This annual city-wide Travel To Work Survey explores the work-related travel habits of people in Leeds. We use it to spot trends and monitor changes, and we take the results into account when planning future work around safe and sustainable travel.
We usually run this survey in spring. This year, though, we moved the timeframe (15 October to 15 November 2020), in order to capture the impact of the Covid-19 pandemic.
As usual, the survey went to businesses, schools and other organisations in Leeds that are on our in-house database, and people who work there respond individually.
If you took part in this, thank you. Look out for the next survey, which is likely to be launched in autumn 2021.
This year, though, we included extra questions to find out how the pandemic affected travel and work patterns in 2020 in relation to issues such as working from home patterns, car-parking demand and public transport patronage that we knew have been significantly shaped by the pandemic.
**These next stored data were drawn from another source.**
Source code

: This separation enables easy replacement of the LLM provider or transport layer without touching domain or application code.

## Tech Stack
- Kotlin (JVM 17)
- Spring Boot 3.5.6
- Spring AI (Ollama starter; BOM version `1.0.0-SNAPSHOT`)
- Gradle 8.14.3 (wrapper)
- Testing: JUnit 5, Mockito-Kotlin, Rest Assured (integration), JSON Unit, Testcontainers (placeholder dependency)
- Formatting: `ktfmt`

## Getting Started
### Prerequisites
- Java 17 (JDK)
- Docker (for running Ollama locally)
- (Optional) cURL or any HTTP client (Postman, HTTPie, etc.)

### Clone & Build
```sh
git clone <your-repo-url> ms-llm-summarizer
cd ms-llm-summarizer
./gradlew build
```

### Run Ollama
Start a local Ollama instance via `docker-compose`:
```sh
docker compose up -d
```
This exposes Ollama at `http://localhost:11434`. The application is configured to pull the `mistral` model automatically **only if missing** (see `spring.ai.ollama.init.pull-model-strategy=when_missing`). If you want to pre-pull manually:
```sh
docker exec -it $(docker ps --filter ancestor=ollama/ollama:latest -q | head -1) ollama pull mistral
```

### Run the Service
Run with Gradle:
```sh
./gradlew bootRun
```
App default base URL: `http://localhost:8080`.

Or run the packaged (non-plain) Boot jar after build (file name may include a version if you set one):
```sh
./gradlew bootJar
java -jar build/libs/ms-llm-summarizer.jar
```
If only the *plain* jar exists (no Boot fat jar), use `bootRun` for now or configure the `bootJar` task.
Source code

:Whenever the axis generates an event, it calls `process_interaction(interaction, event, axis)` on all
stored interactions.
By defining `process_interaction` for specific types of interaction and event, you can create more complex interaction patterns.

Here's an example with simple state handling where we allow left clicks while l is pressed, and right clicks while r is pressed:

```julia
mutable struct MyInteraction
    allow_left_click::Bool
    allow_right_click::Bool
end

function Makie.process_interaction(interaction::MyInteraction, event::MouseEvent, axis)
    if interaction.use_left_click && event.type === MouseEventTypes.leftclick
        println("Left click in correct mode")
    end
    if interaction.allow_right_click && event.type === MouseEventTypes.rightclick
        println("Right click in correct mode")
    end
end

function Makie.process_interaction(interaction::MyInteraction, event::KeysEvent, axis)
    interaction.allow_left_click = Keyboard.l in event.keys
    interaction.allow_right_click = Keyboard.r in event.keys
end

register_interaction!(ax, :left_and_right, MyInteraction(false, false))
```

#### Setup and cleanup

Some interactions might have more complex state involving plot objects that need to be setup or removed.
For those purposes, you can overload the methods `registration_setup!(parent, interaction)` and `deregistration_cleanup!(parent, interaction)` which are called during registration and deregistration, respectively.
As well as affecting the content of our survey, the pandemic also had an impact on our sample size. Previously, an average of around 29,000 people respond to the Travel to Work Survey. This year, however, we launched the survey when a tiered lockdown system was in place and many organisations were already closed and many staff furloughed. Halfway through the survey (on 31 October) the government imposed a second national lockdown, curtailing all non-essential activities. We were not surprised therefore to receive significantly fewer responses than usual: 8,738. Of these, 4,653 came from businesses, 2,935 from Leeds City Council employees and 1,411 from schools.
Working from home
The trend for working from home has been increasing since 2014, but previously this accounted for less than 1.5% of those surveyed.
Throughout most of 2020, the Government advised those who could work from home to do so. The survey results reflect this, with more than 35% of respondents stating that they were working from home – already a huge increase on previous years. This figure jumped again to more than 55% working from home during the second lockdown.
Working from home is not equally distributed across the city. People working for organisations and businesses based in and around the city were almost twice as likely to work from home as those in outer regions. It’s worth pointing out that retail and hospitality sectors, which account for a considerable number of city centre employees, were under-represented in this year’s survey.
Covid-19 lockdown and restrictions on movement had an impact on traffic levels across the country. This is reflected in the survey, with single-occupancy car journeys in Leeds falling to a historic low of 36% (down from 43% in 2019). The survey shows that car use is unequal across the city, but both inner and outer areas have seen a fall of around 10%, 14.5% in inner areas (down from 25% in 2019) and 53.5% in outer areas (down from 64% in 2019).
The fall in traffic levels has not been equal across all modes. Public transport has been most severely impacted, with use falling by around 33% and train patronage decreasing further than bus patronage. Active Travel (walking and cycling) has fallen marginally across the city, though employees based in outer areas reported an increase in these modes.
The results of the 2020 Annual Travel to Work Survey must of course be considered in the context of the exceptional disruption caused by the Covid-19 pandemic. The ongoing health emergency means that it is too early to make accurate predictions about the full impact of this on the city centre, the way businesses and organisations operate and on existing transport offers.
One legacy of the pandemic will be a likely significant increase in home working, and therefore on the travel to work habits and trends that this survey seeks to understand. We will of course be monitoring these closely in the future.